Nisa’yı umursamıyordum çünkü benim sözlerimi bana söylemekten zevk alıyordu fakat bu benim kaldırabildiğim bir davranış değildi. Gözlerimi iyice kıstım ve kitabımın üç yüz elli sekizinci sayfasına ayracımı koyarak kitabımı kapattım. Orada oturanlar inanması güç olsa da Derya ve Berk’ti.

“Nisa!” Sesimdeki şaşkınlığı ben bile fark etmiştim. Nisa’nın ayak seslerini duyduğumda koşarak yanıma geldiğini anladım. Bense hala Derya ve Berk’e odaklanmış, ne yaptıklarını çözmeye çalışıyordum. Berk bu senenin başından beri Derya’yı seviyordu fakat Derya bir türlü Berk’i umursamıyor, ondan kaçıyordu. Şimdi onları yan yana görünce kelimenin tam anlamıyla beynimden vurulmuşa dönmüştüm.

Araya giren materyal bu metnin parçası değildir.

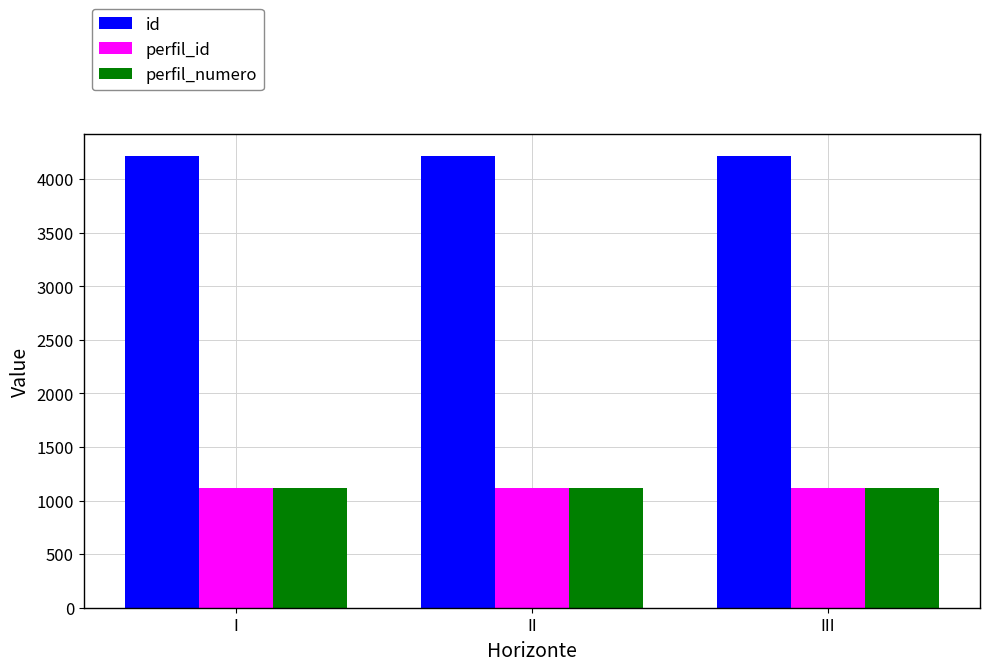

Which series has the largest total across all categories?

id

“Ne oldu?” Nisa yanıma gelmiş, oturduğum geniş çıkıntıdan destek alarak dışarıya bakıyordu. Derya, Berk’le bir şeyler konuşmaya devam ediyordu. Sahiden, neden oradaydı onlar?

“İnanamıyorum!”

Nisa’nın sesindeki şaşkınlık kulağımı doldururken daha iyi görmek amacıyla gözlerimi biraz daha kıstım. Derya nasıl olmuştu da Berk’le yan yana gelip onunla konuşabilmişti? Hatta Berk nasıl cesaretini toplayıp Derya’nın karşısına geçmişti? Sorular aklımda hızla dönerken Nisa’nın bir şeyler mırıldandığını duydum. Kafamı ona çevirdim. “Ne dedin sen?” dediğimde kafasını iki yana sallayarak bana döndü.

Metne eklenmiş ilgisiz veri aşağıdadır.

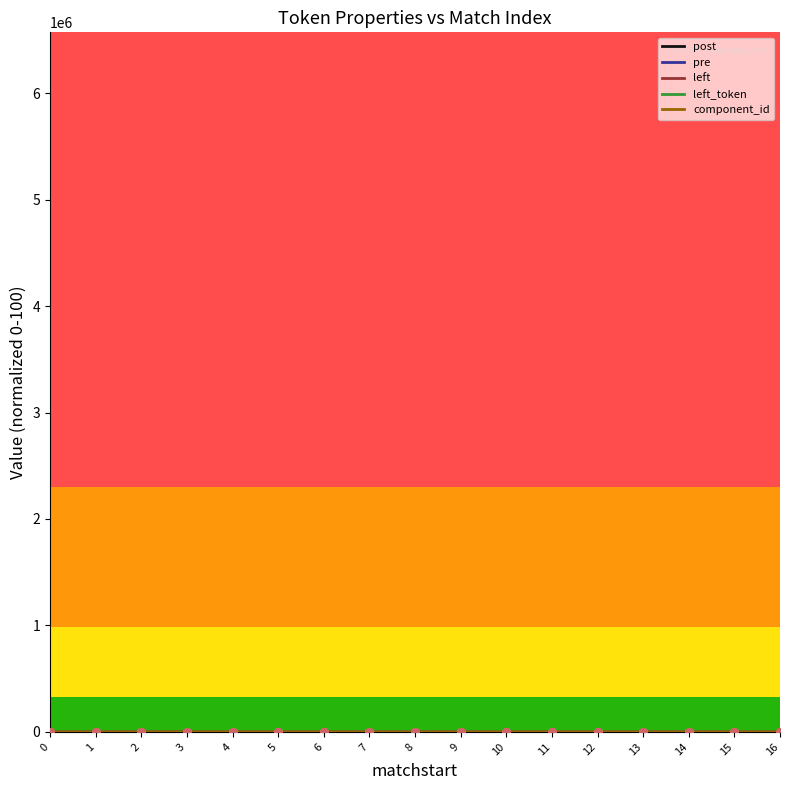

Is the value of post at 9 greater than the value of left_token at 16?

No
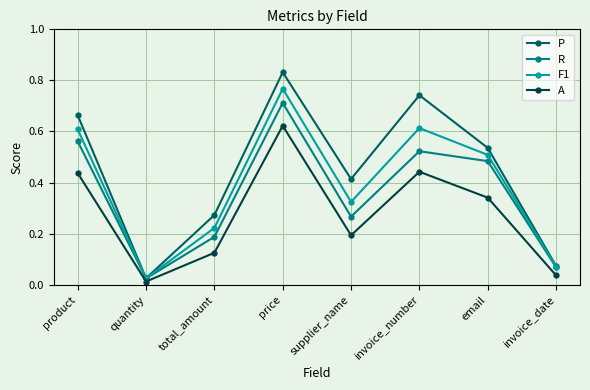

Where is the first local maximum for A?

price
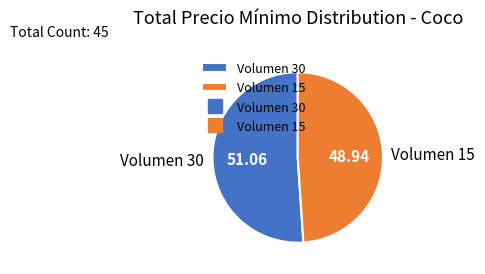

True or false: Volumen 15 accounts for 49% of the total.

True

“Derya’yla konuşsam iyi olacak.” Gözlerinde anlamlandıramadığım bir şeyler vardı. Nisa benden bir şey gizliyordu, bunu tam o anda anlamıştım.

“Ne oluyor Nisa?” Eğer bana anlatmazsa onu öldürecektim, derisini yüzüp köpeklere yem edecek, gözlerini kavanoza koyup Uğur’a verecektim. Oturduğum çıkıntıdan kalkıp aşağı indim ve eteğimi düzeltirken Nisa’ya baktım. “Bana öyle kötü kötü bakma! Yemin ettim, söyleyemem.”

Gözlerimi devirerek karşılık verdiğimde Nisa kafasını dışarı uzatmış Derya’yla Berk’i gözetliyordu. “Nisa yeminine başlatma da anlat,” dediğimde bana döndü. Mavi gözlerinde bir değişiklik vardı. Neden bu kadar garip gözüktüğünü anlamıyordum. Kaşlarımı çatarak ona baktım, gözleri yine Derya ve Berk’e kaymıştı.